On December 13th, Wade MacLauchlan (interestingly not the Minister of Communities, Land and Environment – Robert Mitchell) made a ministerial statement regarding PEI’s role in the recently negotiated “Pan-Canadian Framework on Clean Growth and Climate Change”. It answered a lot of the questions I’d just asked, ironically, in question period that same day – just several minutes earlier – he had refused to provide the answers!
My questions from Question Period that day.
The details of the statement about PEI’s clean growth and climate change strategy from the video statement include:
- being a “made in PEI” solution (of course – what else would it be?),
- being collaborative with other provinces (which is important since New Brunswick is going to get credit for carbon emission reductions if PEI buys less of their fossil-fuel generated electricity),
- moving from fossil fuels to using electricity for home heating and transportation – i.e. electric cars
- increasing capacity to generate electricity from wind by 35% by 2025
- creating programs to support Islanders in making their homes energy efficient (why aren’t we offering more programs today?)
- no change to HST policy on home heating oil (this is a big one because it doesn’t actually help with reducing carbon emissions, but it is good for low income Islanders – they also need to remove HST on the other sources of home heating – like electricity)
- adopt the national building code (about time!!)
- partner for “transportation innovation” with other provinces and Federal government (not sure what this means – only time will tell)
- implement a carbon tax on PEI that is “fiscally neutral” – with additional tax dollars spent on clean energy incentive programs to help low-income Islanders
- the carbon tax will NOT extend to agriculture and fisheries (this is a big one – does this mean the carbon tax on the rest of PEI will have to be higher to compensate?)
“Fiscally neutral” versus “Revenue neutral”
When it comes to a carbon tax, the worst thing that could happen is that people will not only be paying more, but the money will be gobbled up by government and never actually used to help lower carbon emissions. In this context, one thing that stuck out is his use of “fiscally neutral” instead “revenue neutral”.
Here some definitions:
Revenue Neutral: Taxing procedure that allows the government to still receive the same amount of money despite changes in tax laws. The government may lower taxes for one particular group of people, but raise taxes for another group. This allows the revenue that they receive to remain unchanged (neutral).
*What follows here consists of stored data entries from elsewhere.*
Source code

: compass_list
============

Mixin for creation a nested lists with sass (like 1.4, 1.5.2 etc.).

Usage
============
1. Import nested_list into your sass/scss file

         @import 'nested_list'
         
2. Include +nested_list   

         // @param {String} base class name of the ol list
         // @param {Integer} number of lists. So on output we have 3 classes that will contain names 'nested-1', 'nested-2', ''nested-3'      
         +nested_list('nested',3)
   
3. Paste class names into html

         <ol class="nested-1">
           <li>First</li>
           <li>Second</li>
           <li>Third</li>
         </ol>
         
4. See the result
Fiscally Neutral: Fiscal neutrality occurs when taxes and government spending are neutral, with neither having an effect on demand. Fiscal neutrality creates a condition where demand is neither stimulated nor diminished by taxation and government spending. A balanced budget is an example of fiscal neutrality, where government spending is covered almost exactly by tax revenue – in other words, where tax revenue is equal to government spending. A situation where spending exceeds the revenue generated from taxes is called a fiscal deficit and requires the government to borrow money to cover the shortfall. When tax revenues exceed spending, a fiscal surplus results, and the excess money can be invested for future use.
The two are quite different.
Revenue neutral means that government will give money back to Islanders directly – so that the amount of money government takes in is the same after the carbon tax is in place (for example give tax credits/rebates to Islanders). This is what British Columbia did with their carbon tax: “B.C.’s tax, implemented in 2008, covers most types of fuel use and carbon emissions. It started out low ($10 per tonne of carbon dioxide), then rose gradually to the current $30 per tonne, which works out to about 7 cents per litre of gas. “Revenue-neutral” by law, the policy requires equivalent cuts to other taxes.”
Fiscally neutral means government gets to take in additional tax revenue and they are just saying they will spend all of the additional tax they take in – no more – no less.
The Premier is an academic, and very careful with his words, so I think this is a deliberate attempt to make Islanders think we are getting something like BC has, but instead it is a thinly disguised tax grab. Make no mistake about it – this government plans to put a new carbon tax in place that will take additional money out of Islander’s pockets – and they have no intention of making sure that this is offset by other tax breaks.
Now, the MacLauchlan government does claim that they will spend all of this additional carbon tax revenue on projects and incentives that will encourage Islanders to use less fossil fuels, generate less greenhouse gases, and lower carbon emissions. However, I have grave concerns that, just like so many other government programs, much of this carbon tax money will end up being spent on government administration, and/or will be hard to qualify for, will end up being funneled as pork barreling into the FOG (Friends Of Government), or will simply end up in general revenues.
I just can’t help but think that the implementation of a carbon tax that is “fiscally neutral” is just another way to squeeze more tax from Islanders to be used for political gain, instead of helping stop global warming for the good of all Islanders – and the world.